Artık durumun ne olduğunu anlamaya çalışmadan kabullenerek öylece dalmıştır. Burada Dayı ve Kahraman zaman ve özgürlük bağlamında konuşurlar. Konuşmanın belirli bir bölümünde mekan değişir ve sahne bir terasta devam eder. Akan trafiğin eşliğinde aynı bağlamda konuşmaya devam ederler. Seyirci burada Kahraman'ın intihar edebileceği ihtimalini düşünmeye başlar. Dayı'nın söylediklerinin sonucunda Kahraman iyice dalmıştır. Birkaç cümle de o ettikten sonra alarm sesi ve uyarı ışığı görünür. Sahne gergin, beklentide biraz devam eder. Kahramanın yüzü bir ifade vermediği için alarmın ne için olduğu bilinmemektedir. Bir süre sonra yanıp sönene kadar alarm ışığı ile ekran yeniden siyaha düşer.

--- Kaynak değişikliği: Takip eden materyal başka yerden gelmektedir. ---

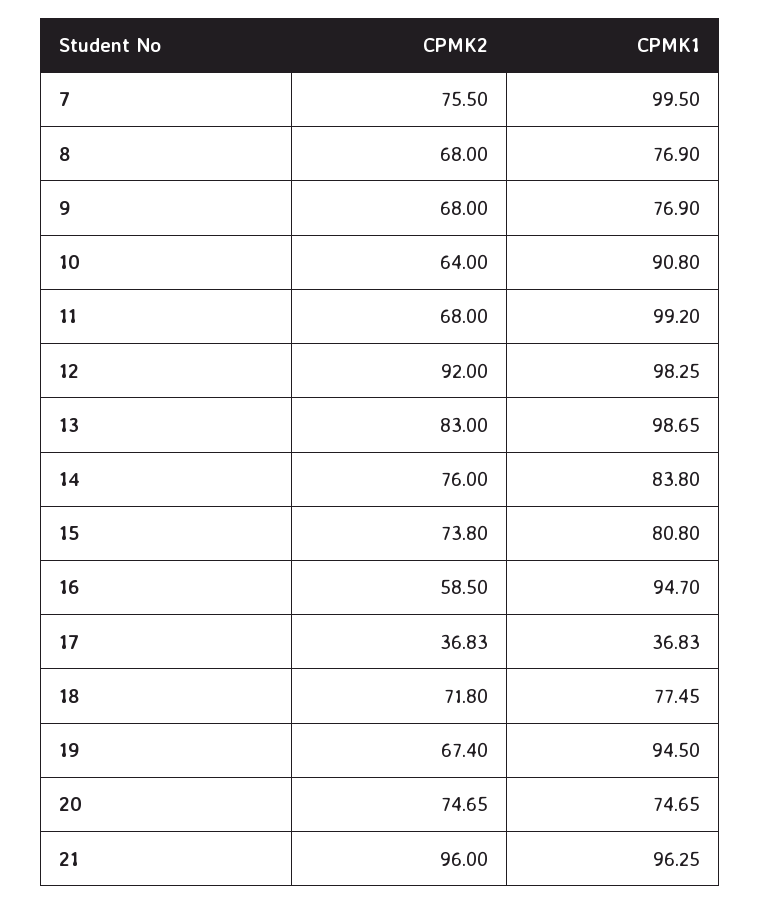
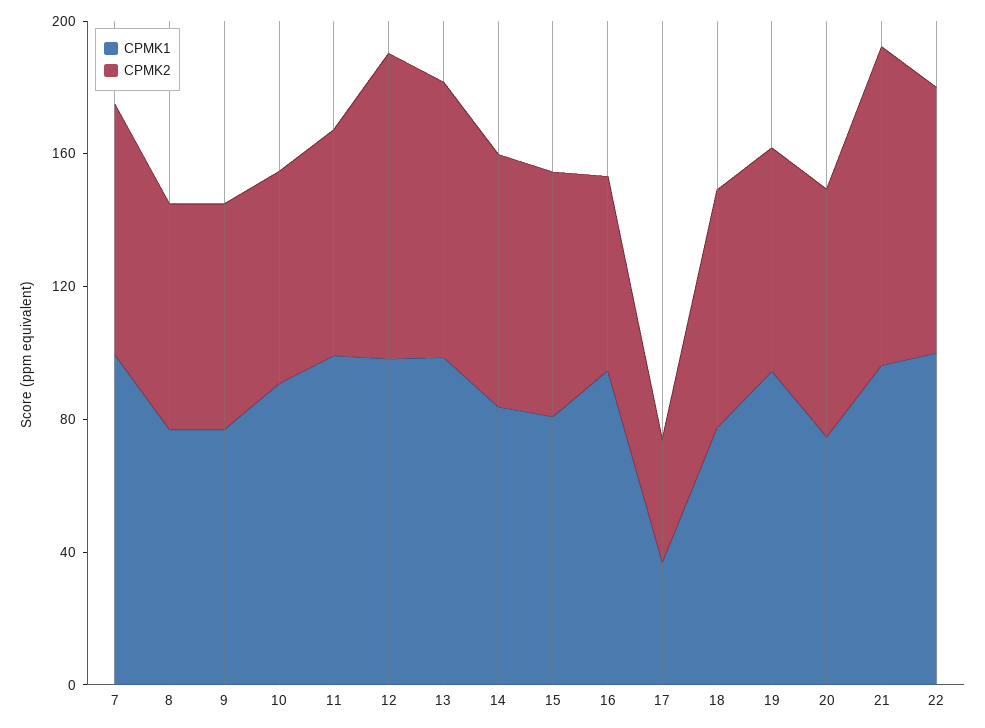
  {
    "CPMK2": {
      "7": 75.5,
      "8": 68,
      "9": 68,
      "10": 64,
      "11": 68,
      "12": 92,
      "13": 83,
      "14": 76,
      "15": 73.8,
      "16": 58.5,
      "17": 36.83,
      "18": 71.8,
      "19": 67.4,
      "20": 74.65,
-     "21": 96
+     "21": 96,
+     "22": 80
    },
    "CPMK1": {
      "7": 99.5,
      "8": 76.9,
      "9": 76.9,
      "10": 90.8,
      "11": 99.2,
      "12": 98.25,
      "13": 98.65,
      "14": 83.8,
      "15": 80.8,
      "16": 94.7,
      "17": 36.83,
      "18": 77.45,
      "19": 94.5,
      "20": 74.65,
-     "21": 96.25
+     "21": 96.25,
+     "22": 100
    }
  }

Başta gördüğümüz Kahraman'ın yüzünü görürüz yeniden. Bir aynanın karşısında kendisine bakmaktadır. Dalıp gitmiştir. Alarm sesi devam etmektedir. Donuk şekilde gözlerini alarma doğru çevirir. Telefonda alarm toplantı mesajını vermektedir. Acele ile toparlanır, odadan çıkarken gözü kalorifer altında damlayan su ile dolmuş taşmakta olan kaba takılır. Yürür, odanın önünden geçer. Arkasından eşi çıkar ve 'Bir şey yemeyecek misin?' diye sorar. Umursamayan Kahraman evden çıkar ve arabasına oturur.

Navigasyona ajandadaki adresi girer ve rota hesaplamaya basar. Aracın içinde bulunduğu bir geniş resimde 'Rotadan çıktınız, rota yeniden hesaplanıyor' diye Dayı'nın sesi duyulur.